- February 2021
- Vol. 22, No. 2
Motivational Interviewing Can Be Used in Child Protection
Parents who become involved with the child welfare system usually experience a significant amount of stress, fear, and hopelessness that can make them less willing to engage with a system they see as threatening. For this reason, caseworkers must be diligent about meaningful engagement with these families. Meaningful family engagement, where parents and children have a say in their case and outcomes, has been shown to promote family well-being and reduce repeat occurrences of maltreatment and the need for out-of-home care.
A recent article from Casey Family Programs—How Can Motivational Interviewing Be Used in Child Protection?—highlights the benefits of motivational interviewing as an evidence-based tool for engaging families. Motivational interviewing is intended to help parents assess their willingness to make the changes needed to keep their families safely together.

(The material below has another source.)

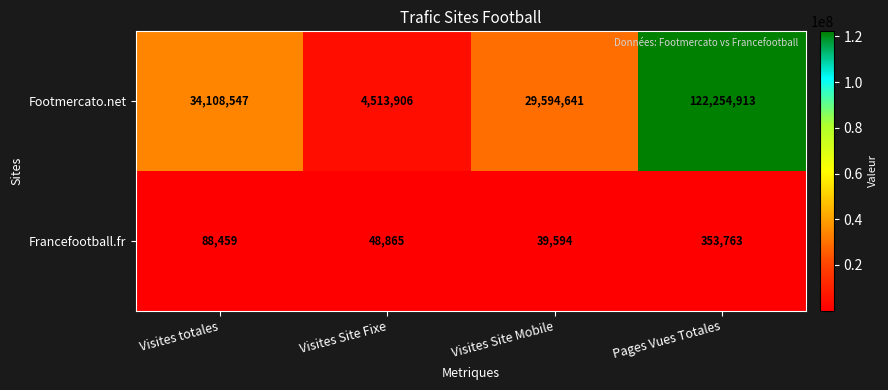

Count the number of categories in the chart.

4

The following are the elements needed for successful motivational interviewing:
- An authentic partnership between the practitioner and the client
- A nonjudgmental and respectful approach to signal the practitioner's acceptance of the client
- Compassion for and prioritizing of the client and their well-being
- Evocation of the client's own desire to work toward change
The process for facilitating meaningful engagement include the following:
- Engaging in a working relationship through listening and understanding
- Focusing on a shared purpose about what needs to change
- Evoking parents' ideas and motivations to explore ambivalence and understand the "why" of behavior change
- Planning for change that is led by parents in a way that highlights their strengths and expertise
The article also includes motivational interviewing training resources as well as an example from the District of Columbia Child and Family Services Agency, which added motivational interviewing to its title IV-E prevention program 5-year plan.
Child Welfare Information Gateway, a service of the Children's Bureau, recently published Motivational Interviewing: A Primer for Child Welfare Professionals.